ARE YOU IN AN ABUSIVE RELATIONSHIP?

by Phyllis L. Neumann, MS, MFT

      • Do you tend to hold back your feelings to prevent an argument?
      • Are you afraid to express your opinion for fear your partner will disapprove?
      • Are you often put down or ridiculed by your partner?
      • Do you usually offer to do more than your share?
      • Do you feel you should try harder, that what you do is never enough?

Emotional and verbal abuse takes place in many relationships and is actually far more prevalent than most people realize. Realistically, some degree of abuse occurs in every relationship at one time or another. Even warm and loving relationships can have abusive elements in them.

In any abusive relationship both partners contribute equally to the abuse. If you accept abuse, for whatever reason, then you participate in an abusive relationship. Remember, there can be no abuser if there’s no one willing to accept the abuse.

Abuse comes in many forms, ranging from disapproving glances and minor “put-downs” to extreme mental cruelty and physical violence. One partner may be overtly abusive by insulting his or her partner, while the other may be covertly abusive by forgetting an important message, a request, or even a birthday. Even teasing and sarcasm, though appearing harmless enough on the surface, have the effect of embarrassing or humiliating the other person, and can also be considered abusive.

The following are some ways you can prevent abuse:

Be at the top of your priority list. Putting everyone else’s needs ahead of your own says, “My needs aren’t as important as theirs.” It’s important to learn how to nurture yourself.

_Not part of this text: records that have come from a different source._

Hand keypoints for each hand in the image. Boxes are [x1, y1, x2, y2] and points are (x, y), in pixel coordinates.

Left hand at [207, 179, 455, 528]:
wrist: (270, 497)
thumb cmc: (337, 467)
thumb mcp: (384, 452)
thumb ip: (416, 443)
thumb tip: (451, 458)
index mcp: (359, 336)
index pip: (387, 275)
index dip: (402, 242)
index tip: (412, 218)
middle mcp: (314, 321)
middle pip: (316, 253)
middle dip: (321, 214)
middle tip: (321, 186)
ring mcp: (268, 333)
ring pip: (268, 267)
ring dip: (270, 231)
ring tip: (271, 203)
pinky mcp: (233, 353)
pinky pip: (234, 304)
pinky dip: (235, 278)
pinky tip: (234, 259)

Putting yourself first is not a selfish thing to do — it’s actually a form of self-caring.

Maintain your own identity. Don’t live in the shadow of someone else’s personality, career, fame or wealth. Being known as “Michael’s wife” or “Carol’s guy” links you with that person, but also robs you of your own identity. Find ways you can feel important that’s uniquely you.

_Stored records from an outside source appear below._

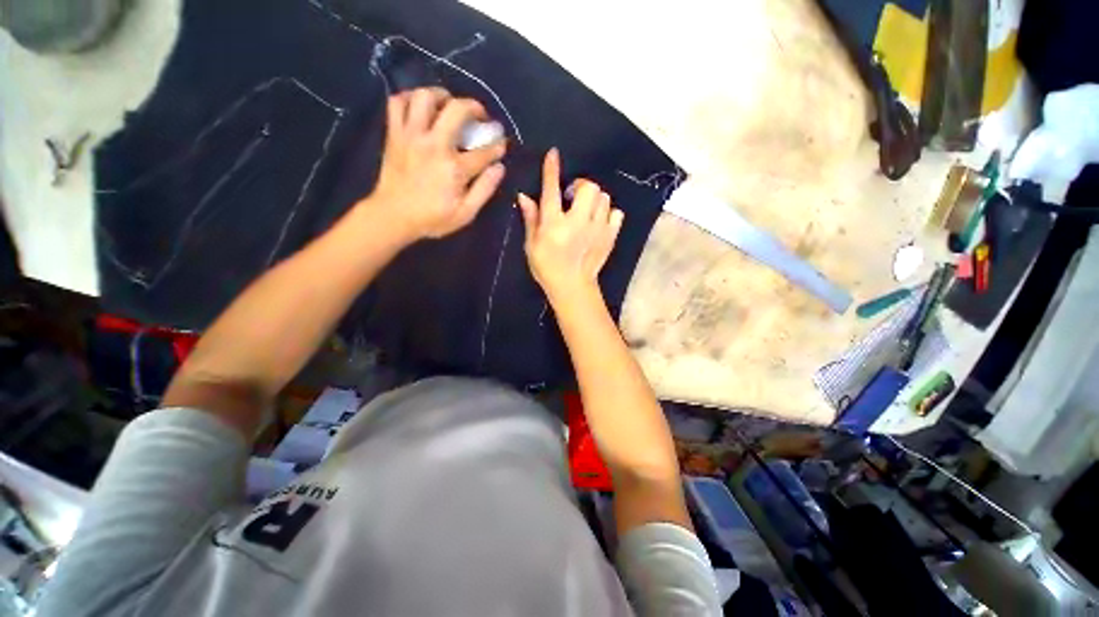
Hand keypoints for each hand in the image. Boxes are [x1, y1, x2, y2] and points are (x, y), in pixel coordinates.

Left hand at [365, 87, 506, 240]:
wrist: (392, 216)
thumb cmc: (432, 218)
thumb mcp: (465, 213)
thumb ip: (484, 190)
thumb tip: (500, 168)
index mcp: (455, 168)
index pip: (484, 151)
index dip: (497, 146)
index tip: (502, 144)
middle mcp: (434, 145)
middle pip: (457, 110)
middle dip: (475, 107)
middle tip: (480, 115)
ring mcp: (411, 136)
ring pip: (425, 97)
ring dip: (442, 95)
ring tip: (450, 105)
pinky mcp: (394, 134)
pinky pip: (397, 102)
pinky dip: (409, 98)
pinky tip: (420, 107)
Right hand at [517, 148, 622, 302]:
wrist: (572, 288)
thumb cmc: (547, 267)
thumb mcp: (532, 245)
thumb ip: (531, 219)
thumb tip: (524, 196)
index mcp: (554, 225)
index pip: (552, 190)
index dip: (552, 169)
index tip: (554, 154)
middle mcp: (577, 223)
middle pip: (588, 187)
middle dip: (580, 186)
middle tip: (572, 197)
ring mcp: (597, 229)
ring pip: (604, 197)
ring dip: (593, 199)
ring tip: (585, 210)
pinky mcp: (610, 237)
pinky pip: (616, 213)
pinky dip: (609, 213)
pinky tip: (599, 221)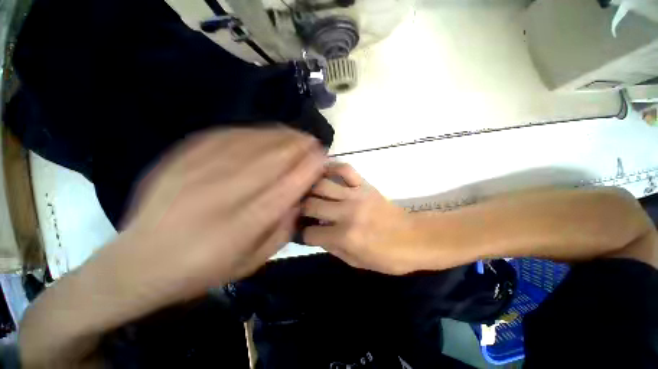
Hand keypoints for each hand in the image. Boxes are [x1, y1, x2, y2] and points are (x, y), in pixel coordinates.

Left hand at [91, 127, 325, 306]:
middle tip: (313, 141)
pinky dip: (251, 132)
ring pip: (250, 144)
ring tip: (295, 134)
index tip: (322, 158)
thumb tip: (299, 200)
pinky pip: (223, 137)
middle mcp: (222, 195)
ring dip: (279, 136)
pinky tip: (265, 133)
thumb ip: (282, 231)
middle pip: (271, 160)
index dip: (308, 169)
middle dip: (298, 147)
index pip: (287, 187)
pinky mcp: (180, 160)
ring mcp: (197, 173)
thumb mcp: (252, 262)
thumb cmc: (202, 270)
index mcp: (242, 225)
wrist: (139, 264)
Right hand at [302, 163, 419, 274]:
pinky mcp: (364, 185)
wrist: (415, 238)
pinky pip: (345, 169)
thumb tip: (314, 234)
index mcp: (344, 236)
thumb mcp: (356, 261)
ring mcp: (355, 195)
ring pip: (322, 185)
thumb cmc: (387, 257)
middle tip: (299, 211)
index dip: (303, 234)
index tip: (302, 232)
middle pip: (311, 205)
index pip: (310, 233)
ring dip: (310, 189)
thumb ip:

Don’t put your partner on a pedestal. Believe that you have something to offer the relationship, and that your contribution is equally as valuable.

Believe that your feelings are justified. Feelings are never right or wrong — they just are. And you’re entitled to express them.

Don’t avoid confrontation. It’s important to express your feelings with your partner. Stuffing them inside only builds tension in your relationship. The sooner you both talk about the problem the sooner it can be resolved. Try to develop an honest relationship with your partner, one without harboring resentments and long-term grudges.

Don’t accept insults or abusive remarks. No person should ever feel insulted or offended by another person — even by those in authority positions. The sooner you believe that you are worthy of respect, the sooner you will be treated with the respect and dignity you deserve. (That includes your boss as well!)

Don’t do more than your share. Everyone in the relationship should participate equally. Resentful feelings build when one person feels that they are doing more of the load. Ask for help when you need it, but don’t make a habit of taking on more than your share.

Don’t ask for permission. In an adult relationship each partner is a free agent. It’s a matter of consideration to let your partner know where you’re going and when you’ll be back, but you should not feel restricted from doing what you want to do. Don’t let your partner take on the role of parent — it puts your partner in charge of you, but not equal to you.

Make your own decisions. You are the best judge as to what you need. Friends may offer you advice, but ultimately the decision should be left up to you as to how to run your own life. Believe in yourself, that you really know what’s best for you.

Learn how to receive as will as to give. It’s important to receive as much love and appreciation as you give. Learn how to accept compliments and gifts. Especially learn how to accept love from someone else — believe that you are a lovable person who’s worth loving.

In general, you are entitled to be treated with love and respect. To settle for less is to put yourself in a position of being abused.